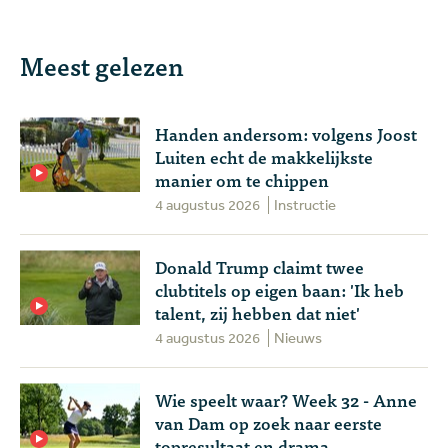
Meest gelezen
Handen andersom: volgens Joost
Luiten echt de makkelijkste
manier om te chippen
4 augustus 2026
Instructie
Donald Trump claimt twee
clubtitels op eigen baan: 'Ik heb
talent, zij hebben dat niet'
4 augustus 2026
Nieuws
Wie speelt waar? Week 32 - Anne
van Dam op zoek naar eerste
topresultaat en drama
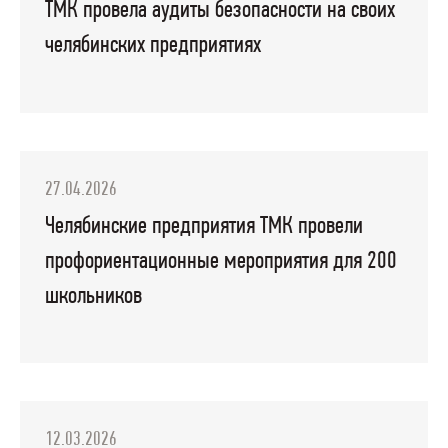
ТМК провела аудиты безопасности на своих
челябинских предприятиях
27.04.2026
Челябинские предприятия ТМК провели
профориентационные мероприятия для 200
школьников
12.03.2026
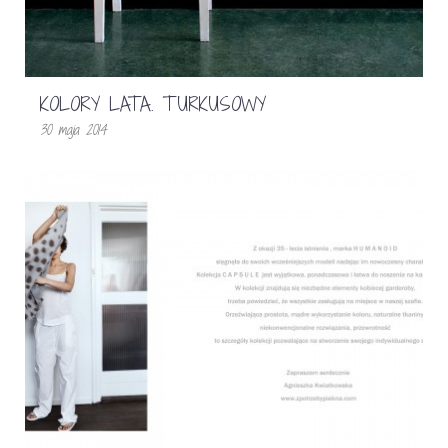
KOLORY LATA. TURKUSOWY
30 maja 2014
○ ○ ○ ○ ○
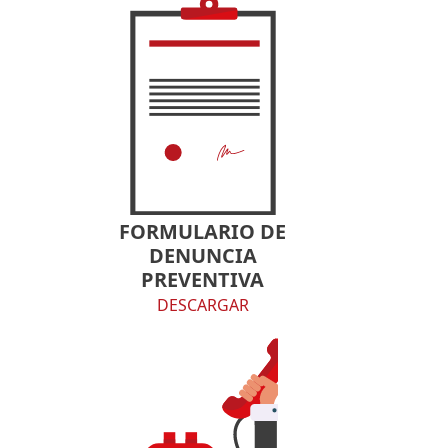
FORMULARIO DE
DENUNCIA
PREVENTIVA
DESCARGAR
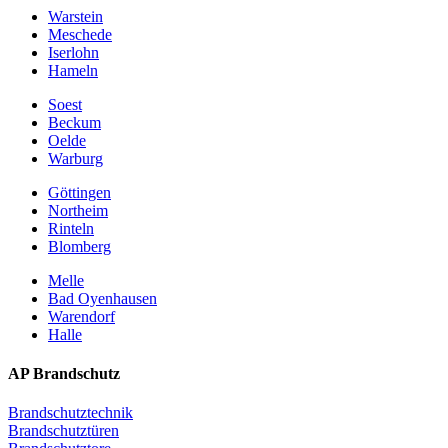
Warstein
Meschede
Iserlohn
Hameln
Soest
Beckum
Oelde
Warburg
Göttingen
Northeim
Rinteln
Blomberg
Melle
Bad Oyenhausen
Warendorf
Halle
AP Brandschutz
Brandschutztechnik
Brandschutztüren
○ ○ ○ ○ ○
__Assigned task__
Look above for the line holding "Meest gelezen" and output everything from it down to the line holding "профориентационные мероприятия для 200", both ends included, exactly and without images.

__Exercise response__
Meest gelezen
Handen andersom: volgens Joost
Luiten echt de makkelijkste
manier om te chippen
4 augustus 2026
Instructie
Donald Trump claimt twee
clubtitels op eigen baan: 'Ik heb
talent, zij hebben dat niet'
4 augustus 2026
Nieuws
Wie speelt waar? Week 32 - Anne
van Dam op zoek naar eerste
topresultaat en drama
ТМК провела аудиты безопасности на своих
челябинских предприятиях
27.04.2026
Челябинские предприятия ТМК провели
профориентационные мероприятия для 200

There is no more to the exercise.